==== DATA FOR THIS TASK ====

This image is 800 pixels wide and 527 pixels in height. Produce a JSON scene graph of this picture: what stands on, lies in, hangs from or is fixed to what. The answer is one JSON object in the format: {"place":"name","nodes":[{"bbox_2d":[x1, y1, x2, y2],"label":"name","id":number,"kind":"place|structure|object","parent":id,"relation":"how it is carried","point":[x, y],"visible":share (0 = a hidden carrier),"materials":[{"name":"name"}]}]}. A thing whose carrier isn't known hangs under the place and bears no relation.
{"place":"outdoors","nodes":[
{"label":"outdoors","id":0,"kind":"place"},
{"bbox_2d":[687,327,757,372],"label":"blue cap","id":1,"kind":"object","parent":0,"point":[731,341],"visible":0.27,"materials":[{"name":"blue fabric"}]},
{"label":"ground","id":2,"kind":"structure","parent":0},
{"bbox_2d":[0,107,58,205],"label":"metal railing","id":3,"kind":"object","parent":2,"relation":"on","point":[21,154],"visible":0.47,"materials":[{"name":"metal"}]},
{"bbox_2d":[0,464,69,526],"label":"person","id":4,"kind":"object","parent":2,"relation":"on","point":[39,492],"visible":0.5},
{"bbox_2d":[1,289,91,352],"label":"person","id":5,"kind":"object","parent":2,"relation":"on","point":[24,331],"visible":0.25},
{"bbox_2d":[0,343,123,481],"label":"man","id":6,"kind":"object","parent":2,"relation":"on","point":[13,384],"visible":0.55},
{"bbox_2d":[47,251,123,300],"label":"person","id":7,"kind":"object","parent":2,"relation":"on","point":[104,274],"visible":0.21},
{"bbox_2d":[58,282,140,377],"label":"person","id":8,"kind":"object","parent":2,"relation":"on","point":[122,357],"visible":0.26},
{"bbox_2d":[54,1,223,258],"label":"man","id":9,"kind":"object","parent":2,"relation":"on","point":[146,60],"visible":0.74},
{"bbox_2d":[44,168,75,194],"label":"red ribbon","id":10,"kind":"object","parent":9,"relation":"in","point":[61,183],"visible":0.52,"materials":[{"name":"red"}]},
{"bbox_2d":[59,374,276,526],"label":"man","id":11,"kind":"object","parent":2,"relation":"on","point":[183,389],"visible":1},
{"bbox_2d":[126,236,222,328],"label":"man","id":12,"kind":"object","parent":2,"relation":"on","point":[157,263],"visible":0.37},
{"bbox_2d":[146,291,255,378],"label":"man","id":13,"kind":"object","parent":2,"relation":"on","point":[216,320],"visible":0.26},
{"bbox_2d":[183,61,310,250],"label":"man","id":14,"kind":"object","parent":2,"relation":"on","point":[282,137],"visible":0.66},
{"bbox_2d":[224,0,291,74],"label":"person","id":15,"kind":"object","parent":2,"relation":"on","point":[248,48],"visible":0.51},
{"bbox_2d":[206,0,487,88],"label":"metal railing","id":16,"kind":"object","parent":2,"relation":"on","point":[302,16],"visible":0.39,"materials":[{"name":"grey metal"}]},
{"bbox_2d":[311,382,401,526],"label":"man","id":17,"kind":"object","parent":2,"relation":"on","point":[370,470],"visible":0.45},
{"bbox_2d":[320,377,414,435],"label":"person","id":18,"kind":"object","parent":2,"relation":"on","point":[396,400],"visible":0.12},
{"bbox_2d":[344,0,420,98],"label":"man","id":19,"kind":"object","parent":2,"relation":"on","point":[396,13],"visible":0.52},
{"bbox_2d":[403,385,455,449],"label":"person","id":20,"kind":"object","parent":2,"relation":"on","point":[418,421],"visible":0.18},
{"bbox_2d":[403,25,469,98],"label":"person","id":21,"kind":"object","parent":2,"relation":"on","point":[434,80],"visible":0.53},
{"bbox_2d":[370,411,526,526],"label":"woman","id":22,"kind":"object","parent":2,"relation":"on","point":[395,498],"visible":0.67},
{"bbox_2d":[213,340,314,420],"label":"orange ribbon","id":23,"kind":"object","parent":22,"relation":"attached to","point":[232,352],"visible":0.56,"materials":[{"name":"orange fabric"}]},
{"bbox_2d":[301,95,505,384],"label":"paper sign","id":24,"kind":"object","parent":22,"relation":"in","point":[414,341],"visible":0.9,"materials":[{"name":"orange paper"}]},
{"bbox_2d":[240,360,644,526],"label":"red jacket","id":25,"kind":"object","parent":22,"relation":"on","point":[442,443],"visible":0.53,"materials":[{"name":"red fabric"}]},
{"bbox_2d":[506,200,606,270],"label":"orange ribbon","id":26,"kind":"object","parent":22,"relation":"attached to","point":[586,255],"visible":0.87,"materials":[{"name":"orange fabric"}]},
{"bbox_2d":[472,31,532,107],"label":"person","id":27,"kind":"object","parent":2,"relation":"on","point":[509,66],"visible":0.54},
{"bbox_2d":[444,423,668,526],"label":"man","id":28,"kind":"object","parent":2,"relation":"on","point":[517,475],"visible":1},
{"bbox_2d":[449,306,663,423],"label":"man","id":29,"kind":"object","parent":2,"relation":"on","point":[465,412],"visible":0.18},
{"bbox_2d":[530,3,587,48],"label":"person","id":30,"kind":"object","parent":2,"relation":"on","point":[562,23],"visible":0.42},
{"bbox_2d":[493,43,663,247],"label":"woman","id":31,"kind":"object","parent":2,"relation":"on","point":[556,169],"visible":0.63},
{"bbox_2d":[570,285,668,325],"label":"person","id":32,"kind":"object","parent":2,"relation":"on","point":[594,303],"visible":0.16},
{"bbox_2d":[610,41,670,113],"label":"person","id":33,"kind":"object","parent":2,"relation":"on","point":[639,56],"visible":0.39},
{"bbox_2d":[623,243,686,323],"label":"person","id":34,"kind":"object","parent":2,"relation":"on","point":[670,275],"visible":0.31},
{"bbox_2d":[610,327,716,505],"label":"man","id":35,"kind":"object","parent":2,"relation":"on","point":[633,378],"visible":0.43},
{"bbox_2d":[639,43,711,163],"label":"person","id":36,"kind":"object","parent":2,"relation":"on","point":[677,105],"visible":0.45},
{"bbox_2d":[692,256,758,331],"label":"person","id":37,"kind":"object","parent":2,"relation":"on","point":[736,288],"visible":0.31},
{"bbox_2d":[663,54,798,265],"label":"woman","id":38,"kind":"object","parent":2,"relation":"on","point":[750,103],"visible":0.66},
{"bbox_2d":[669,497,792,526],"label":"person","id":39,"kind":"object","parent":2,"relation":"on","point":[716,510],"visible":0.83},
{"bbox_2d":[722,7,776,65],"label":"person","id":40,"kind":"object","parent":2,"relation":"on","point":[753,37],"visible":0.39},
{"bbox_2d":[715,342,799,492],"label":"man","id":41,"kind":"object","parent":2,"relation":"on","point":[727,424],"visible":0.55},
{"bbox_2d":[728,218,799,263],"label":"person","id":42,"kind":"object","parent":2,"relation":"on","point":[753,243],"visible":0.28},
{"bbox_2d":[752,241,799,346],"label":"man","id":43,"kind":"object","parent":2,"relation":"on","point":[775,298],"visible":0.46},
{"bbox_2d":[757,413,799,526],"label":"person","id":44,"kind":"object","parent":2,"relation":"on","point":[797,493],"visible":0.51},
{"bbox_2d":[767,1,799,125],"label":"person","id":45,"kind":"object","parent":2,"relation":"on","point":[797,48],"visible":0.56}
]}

====
==== DATA FOR THIS TASK ====

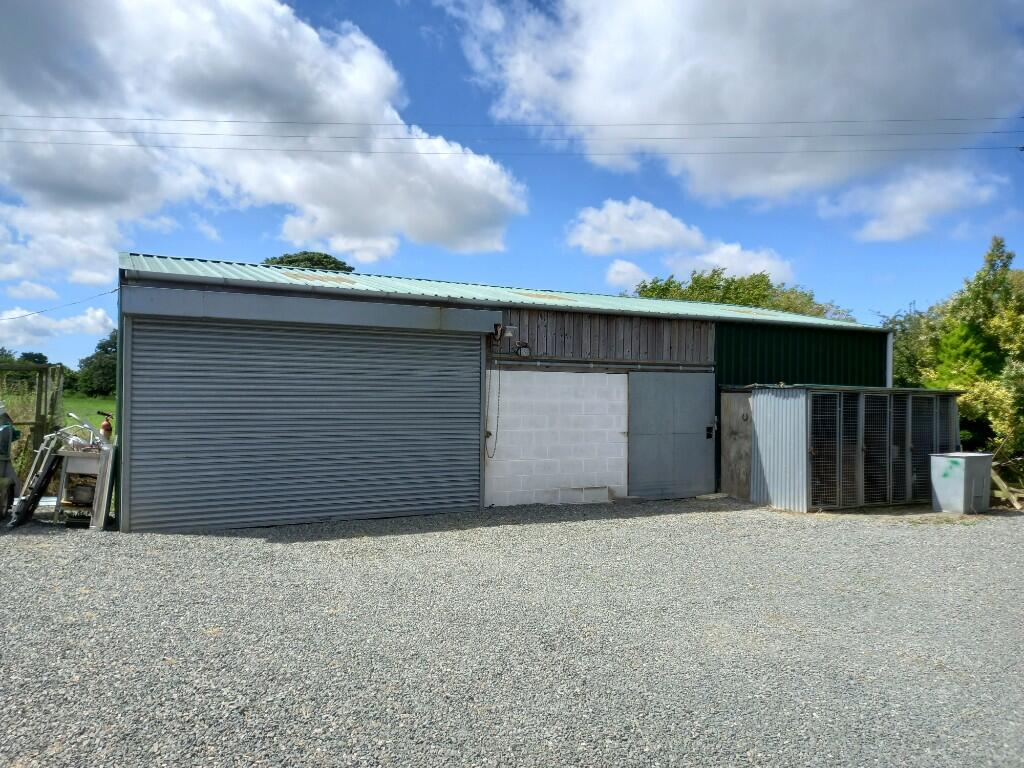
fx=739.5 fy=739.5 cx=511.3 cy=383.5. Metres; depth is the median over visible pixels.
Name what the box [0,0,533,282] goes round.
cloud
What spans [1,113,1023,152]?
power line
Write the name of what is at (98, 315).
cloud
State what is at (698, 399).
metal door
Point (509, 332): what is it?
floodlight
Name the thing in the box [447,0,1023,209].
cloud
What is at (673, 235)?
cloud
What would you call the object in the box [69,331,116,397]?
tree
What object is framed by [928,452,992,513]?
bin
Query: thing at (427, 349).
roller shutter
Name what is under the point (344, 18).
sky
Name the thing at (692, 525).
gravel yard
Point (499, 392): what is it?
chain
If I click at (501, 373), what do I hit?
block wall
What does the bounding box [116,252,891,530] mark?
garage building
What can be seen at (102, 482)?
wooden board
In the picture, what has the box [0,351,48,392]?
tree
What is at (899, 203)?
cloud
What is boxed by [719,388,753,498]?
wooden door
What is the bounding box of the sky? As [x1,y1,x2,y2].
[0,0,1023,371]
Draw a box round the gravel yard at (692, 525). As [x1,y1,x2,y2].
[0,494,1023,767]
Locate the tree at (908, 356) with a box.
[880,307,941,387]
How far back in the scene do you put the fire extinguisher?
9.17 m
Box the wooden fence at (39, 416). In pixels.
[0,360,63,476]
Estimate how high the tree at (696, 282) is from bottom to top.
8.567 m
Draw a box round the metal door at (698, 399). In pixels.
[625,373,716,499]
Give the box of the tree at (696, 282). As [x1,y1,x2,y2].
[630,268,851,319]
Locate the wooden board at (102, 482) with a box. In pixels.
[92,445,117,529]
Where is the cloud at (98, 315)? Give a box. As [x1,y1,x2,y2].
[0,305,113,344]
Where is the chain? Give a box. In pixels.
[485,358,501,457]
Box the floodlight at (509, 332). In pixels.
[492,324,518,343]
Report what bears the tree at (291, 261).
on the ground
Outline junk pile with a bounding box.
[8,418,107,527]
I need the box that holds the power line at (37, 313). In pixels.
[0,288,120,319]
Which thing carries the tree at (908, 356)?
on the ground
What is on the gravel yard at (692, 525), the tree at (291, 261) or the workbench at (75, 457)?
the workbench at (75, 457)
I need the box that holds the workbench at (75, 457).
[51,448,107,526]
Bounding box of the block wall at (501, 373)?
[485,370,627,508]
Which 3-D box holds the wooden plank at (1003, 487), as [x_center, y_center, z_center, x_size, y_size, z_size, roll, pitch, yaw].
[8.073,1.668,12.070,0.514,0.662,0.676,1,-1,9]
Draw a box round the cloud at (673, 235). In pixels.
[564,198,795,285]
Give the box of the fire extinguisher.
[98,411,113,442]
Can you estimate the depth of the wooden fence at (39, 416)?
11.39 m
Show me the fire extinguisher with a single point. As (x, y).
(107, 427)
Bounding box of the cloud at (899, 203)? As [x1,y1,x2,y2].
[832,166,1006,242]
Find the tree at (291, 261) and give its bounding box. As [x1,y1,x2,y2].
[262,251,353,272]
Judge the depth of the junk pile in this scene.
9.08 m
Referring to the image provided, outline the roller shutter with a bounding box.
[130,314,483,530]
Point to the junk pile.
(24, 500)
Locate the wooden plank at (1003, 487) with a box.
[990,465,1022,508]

====
==== DATA FOR THIS TASK ====

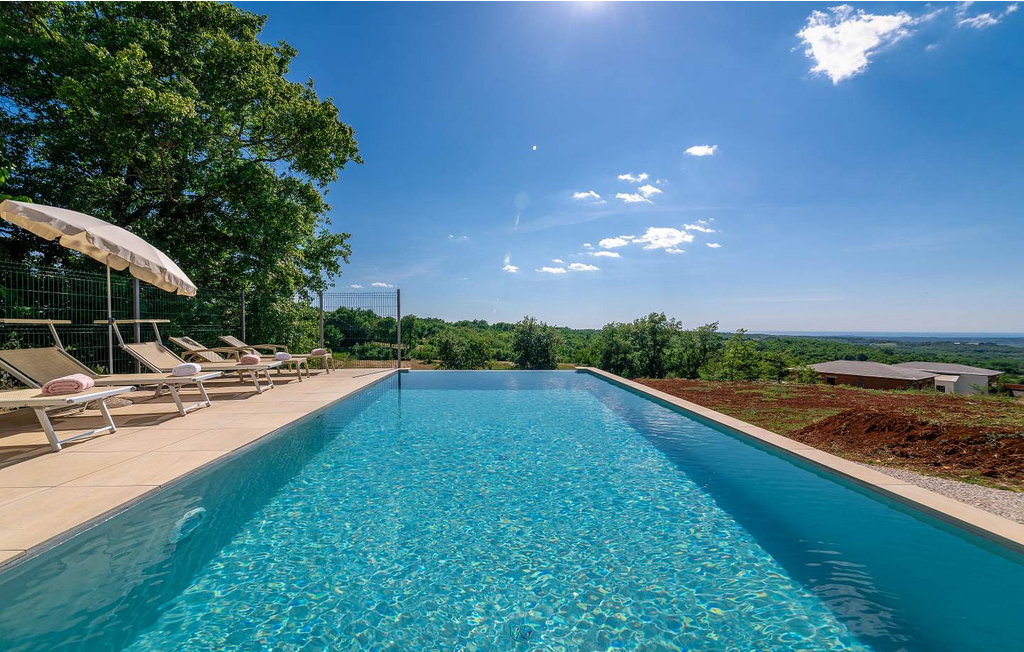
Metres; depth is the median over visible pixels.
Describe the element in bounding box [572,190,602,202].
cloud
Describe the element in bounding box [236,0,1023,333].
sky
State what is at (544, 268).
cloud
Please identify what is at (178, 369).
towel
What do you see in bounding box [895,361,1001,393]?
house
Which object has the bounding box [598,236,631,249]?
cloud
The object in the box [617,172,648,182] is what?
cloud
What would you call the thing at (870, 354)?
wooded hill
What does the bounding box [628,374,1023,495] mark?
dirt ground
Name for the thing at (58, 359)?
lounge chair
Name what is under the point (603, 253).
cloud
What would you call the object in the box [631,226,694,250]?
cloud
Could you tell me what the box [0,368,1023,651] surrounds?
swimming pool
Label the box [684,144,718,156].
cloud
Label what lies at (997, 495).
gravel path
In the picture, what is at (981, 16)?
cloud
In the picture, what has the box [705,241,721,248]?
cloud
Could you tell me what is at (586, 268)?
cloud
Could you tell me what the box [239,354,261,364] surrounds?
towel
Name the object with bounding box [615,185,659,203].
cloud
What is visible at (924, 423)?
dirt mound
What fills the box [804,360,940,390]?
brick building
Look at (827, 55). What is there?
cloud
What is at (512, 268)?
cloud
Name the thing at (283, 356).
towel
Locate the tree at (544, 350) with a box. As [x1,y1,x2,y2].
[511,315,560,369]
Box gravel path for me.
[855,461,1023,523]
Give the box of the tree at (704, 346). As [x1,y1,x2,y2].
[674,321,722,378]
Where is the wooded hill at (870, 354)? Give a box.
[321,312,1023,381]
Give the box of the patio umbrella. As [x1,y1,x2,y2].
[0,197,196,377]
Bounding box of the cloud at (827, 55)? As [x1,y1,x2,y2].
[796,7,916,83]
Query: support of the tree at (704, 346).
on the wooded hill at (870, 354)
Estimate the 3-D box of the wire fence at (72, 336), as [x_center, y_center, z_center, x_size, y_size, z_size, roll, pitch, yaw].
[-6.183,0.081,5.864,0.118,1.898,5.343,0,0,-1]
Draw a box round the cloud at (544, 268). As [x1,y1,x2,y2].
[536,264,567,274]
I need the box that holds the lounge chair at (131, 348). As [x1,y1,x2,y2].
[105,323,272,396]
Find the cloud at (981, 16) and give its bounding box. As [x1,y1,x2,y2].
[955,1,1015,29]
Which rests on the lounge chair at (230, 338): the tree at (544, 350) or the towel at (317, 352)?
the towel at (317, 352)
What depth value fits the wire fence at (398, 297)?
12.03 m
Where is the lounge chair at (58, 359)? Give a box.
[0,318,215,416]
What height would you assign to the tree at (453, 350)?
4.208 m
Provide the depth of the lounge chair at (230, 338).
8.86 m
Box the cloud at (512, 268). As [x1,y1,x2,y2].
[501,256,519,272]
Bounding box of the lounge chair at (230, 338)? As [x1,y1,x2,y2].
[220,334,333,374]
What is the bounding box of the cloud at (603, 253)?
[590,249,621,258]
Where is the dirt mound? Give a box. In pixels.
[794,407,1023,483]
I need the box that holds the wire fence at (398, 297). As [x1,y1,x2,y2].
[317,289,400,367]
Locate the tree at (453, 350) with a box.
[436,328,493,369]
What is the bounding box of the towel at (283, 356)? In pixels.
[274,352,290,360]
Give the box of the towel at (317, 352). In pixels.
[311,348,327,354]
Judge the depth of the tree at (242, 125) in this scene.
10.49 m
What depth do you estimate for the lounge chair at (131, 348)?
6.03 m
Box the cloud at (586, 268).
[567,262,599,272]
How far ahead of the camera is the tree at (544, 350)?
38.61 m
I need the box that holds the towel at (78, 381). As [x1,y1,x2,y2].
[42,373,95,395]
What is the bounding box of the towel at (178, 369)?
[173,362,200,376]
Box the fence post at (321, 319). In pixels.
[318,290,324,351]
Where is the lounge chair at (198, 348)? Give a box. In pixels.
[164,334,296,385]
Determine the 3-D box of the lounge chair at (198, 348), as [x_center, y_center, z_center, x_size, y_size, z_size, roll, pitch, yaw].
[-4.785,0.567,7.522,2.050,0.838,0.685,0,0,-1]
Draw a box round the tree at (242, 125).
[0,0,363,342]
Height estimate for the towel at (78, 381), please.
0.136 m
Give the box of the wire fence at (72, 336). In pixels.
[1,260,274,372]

====

TASK INSTRUCTIONS:
Gather all lines from the records above in which "median" appears.

YOUR SOLUTION:
fx=739.5 fy=739.5 cx=511.3 cy=383.5. Metres; depth is the median over visible pixels.
Metres; depth is the median over visible pixels.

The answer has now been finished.